O mais crucial é que, quando este impasse macroeconómico chega, a infraestrutura alternativa está precisamente a amadurecer. O quadro regulatório financeiro já está completo, e os ETF da Wall Street oferecem aos investidores comuns uma via de entrada sem barreiras. Os mercados tradicionais enfrentam uma crise de liquidez cada vez mais grave, e as restrições de resgate iniciadas por fundos privados de crédito são prova disso; ao mesmo tempo, as soluções digitais alternativas aceleram. O crescimento explosivo do volume de transações de stablecoins está a reconfigurar, de forma acelerada, o sistema global de compensação, e a tokenização de ativos eleva fundamentalmente a infraestrutura financeira tradicional**. Além disso, a economia digital, em rápida expansão — os agentes inteligentes vão cada vez mais executar decisões financeiras de forma autónoma — torna a diferença ainda mais evidente.
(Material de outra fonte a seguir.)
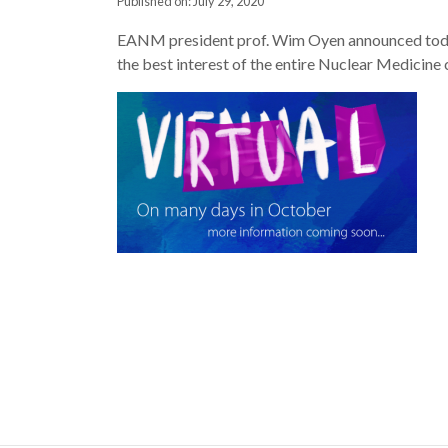
Published on: July 29, 2020
EANM president prof. Wim Oyen announced today th
the best interest of the entire Nuclear Medicin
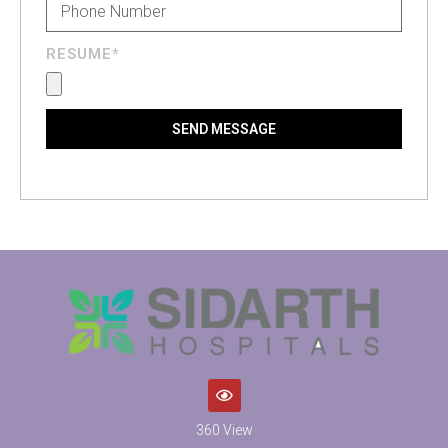
RESUME*
SEND MESSAGE
360 View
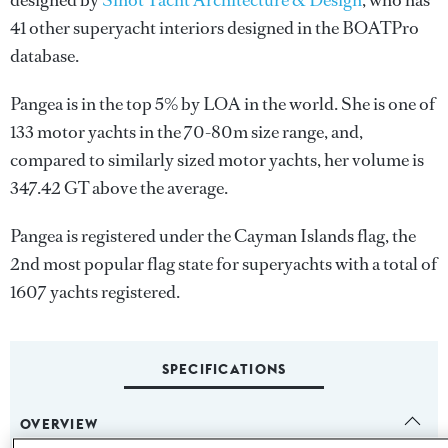
designed by
Sinot Yacht Architecture & Design
, who has
41 other superyacht interiors designed in the BOATPro
database.
Pangea is in the top 5% by LOA in the world. She is one of
133 motor yachts in the 70-80m size range, and,
compared to similarly sized motor yachts, her volume is
347.42 GT above the average.
Pangea is registered under the Cayman Islands flag, the
2nd most popular flag state for superyachts with a total of
1607 yachts registered.
SPECIFICATIONS
OVERVIEW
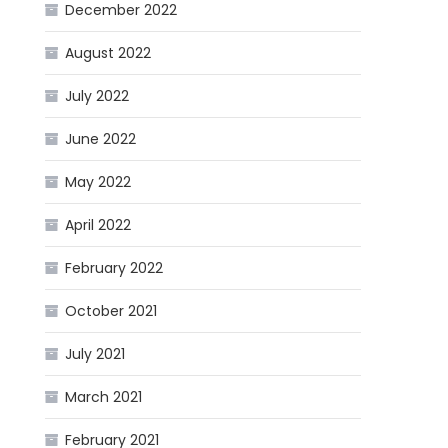
December 2022
August 2022
July 2022
June 2022
May 2022
April 2022
February 2022
October 2021
July 2021
March 2021
February 2021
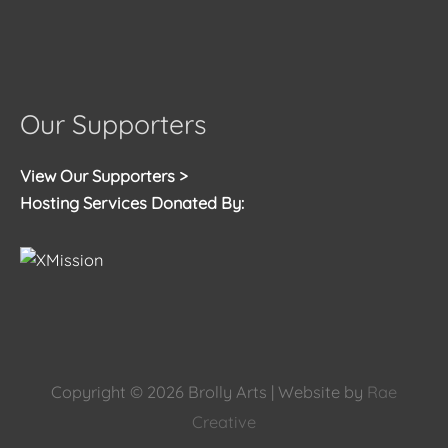
Our Supporters
View Our Supporters >
Hosting Services Donated By:
Copyright © 2026
Brolly Arts
| Website by
Rae
Creative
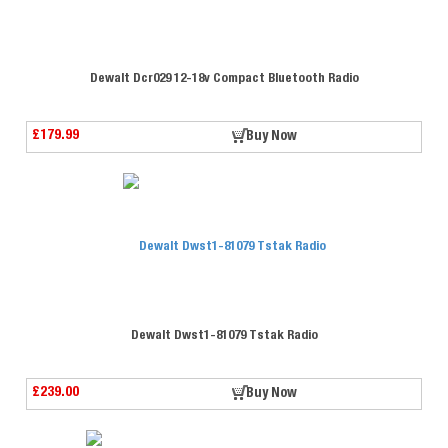
Dewalt Dcr029 12-18v Compact Bluetooth Radio
£179.99
Buy Now
Dewalt Dwst1-81079 Tstak Radio
£239.00
Buy Now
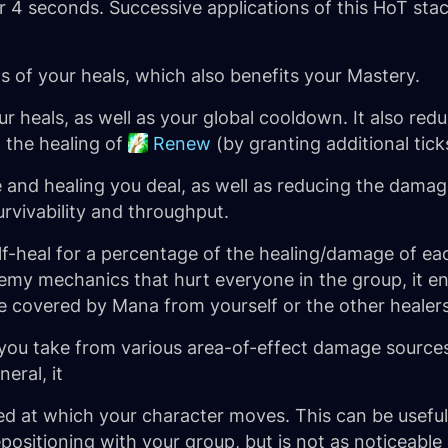
er 4 seconds. Successive applications of this HoT stack
s of your heals, which also benefits your Mastery.
ur heals, as well as your global cooldown. It also re
g the healing of
Renew
(by granting additional tick
and healing you deal, as well as reducing the damage
urvivability and throughput.
lf-heal for a percentage of the healing/damage of each
emy mechanics that hurt everyone in the group, it en
e covered by Mana from yourself or the other healers
u take from various area-of-effect damage sources. 
eral, it
eed at which your character moves. This can be usefu
sitioning with your group, but is not as noticeable 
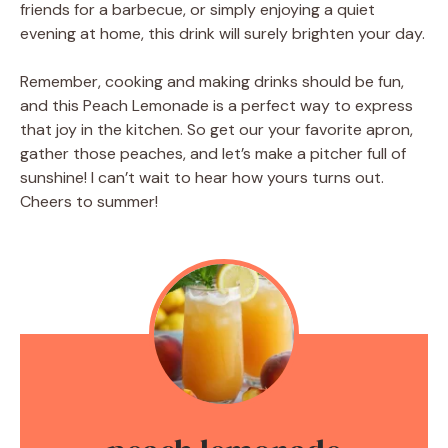
friends for a barbecue, or simply enjoying a quiet
evening at home, this drink will surely brighten your day.
Remember, cooking and making drinks should be fun,
and this Peach Lemonade is a perfect way to express
that joy in the kitchen. So get our your favorite apron,
gather those peaches, and let’s make a pitcher full of
sunshine! I can’t wait to hear how yours turns out.
Cheers to summer!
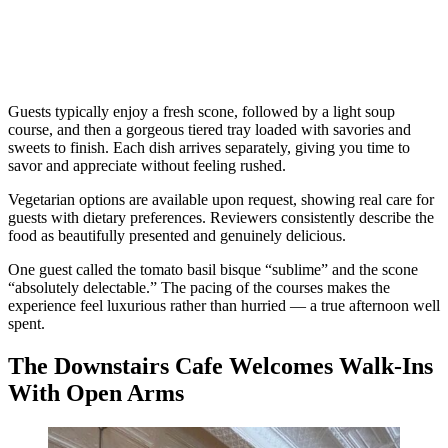
Guests typically enjoy a fresh scone, followed by a light soup
course, and then a gorgeous tiered tray loaded with savories and
sweets to finish. Each dish arrives separately, giving you time to
savor and appreciate without feeling rushed.
Vegetarian options are available upon request, showing real care for
guests with dietary preferences. Reviewers consistently describe the
food as beautifully presented and genuinely delicious.
One guest called the tomato basil bisque “sublime” and the scone
“absolutely delectable.” The pacing of the courses makes the
experience feel luxurious rather than hurried — a true afternoon well
spent.
The Downstairs Cafe Welcomes Walk-Ins
With Open Arms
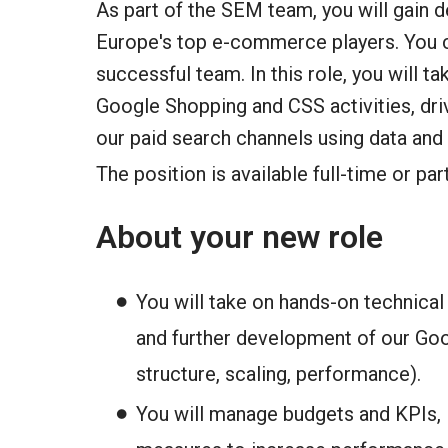
As part of the SEM team, you will gain 
Europe's top e-commerce players. You ca
successful team. In this role, you will t
Google Shopping and CSS activities, driv
our paid search channels using data and
The position is available full-time or par
About your new role
You will take on hands-on technical 
and further development of our Go
structure, scaling, performance).
You will manage budgets and KPIs, i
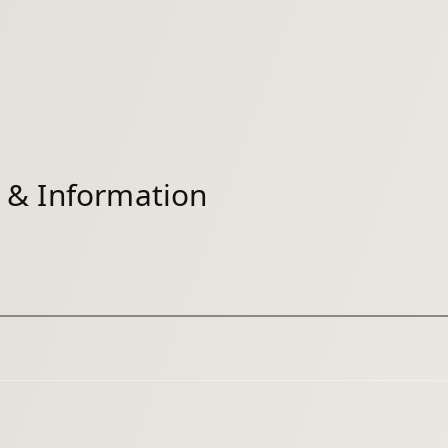
& Information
O Bitcoin foi concebido precisamente porque precisamos de um sistema melhor, e hoje esta infraestrutura de base desse sistema está finalmente pronta, pela primeira vez, de forma completa.

O plano DOGE inicialmente lançado pelo governo falhou porque, apenas à superfície, resolveu dramaticamente os sintomas, mas nunca tocou na causa. E o verdadeiro problema do D.O.G.E. é ainda mais sério: dívida, petróleo, crescimento, emprego. Este é o próximo impasse da Reserva Federal. Mas desta vez, todo o sistema está sobrecarregado de dívida e não consegue suportar um aperto substancial; há bolhas de ativos graves e o sistema não tolera uma verdadeira liquidação; o mercado de trabalho está fraco e não consegue sustentar uma nova guerra completa contra a inflação; a pressão política é enorme e a Reserva Federal já não pode decidir de forma independente. É aqui que está o valor do Bitcoin. A sua intenção de conceção é precisamente responder a um momento em que o mercado, finalmente, reconhece que o país já não consegue combater cada choque inflacionista com uma forma credível, consistente e capaz de suportar a dor. No mundo do D.O.G.E., o Bitcoin deixa de ser um mero coadjuvante especulativo e passa a ser uma escolha inevitável para o sistema monetário.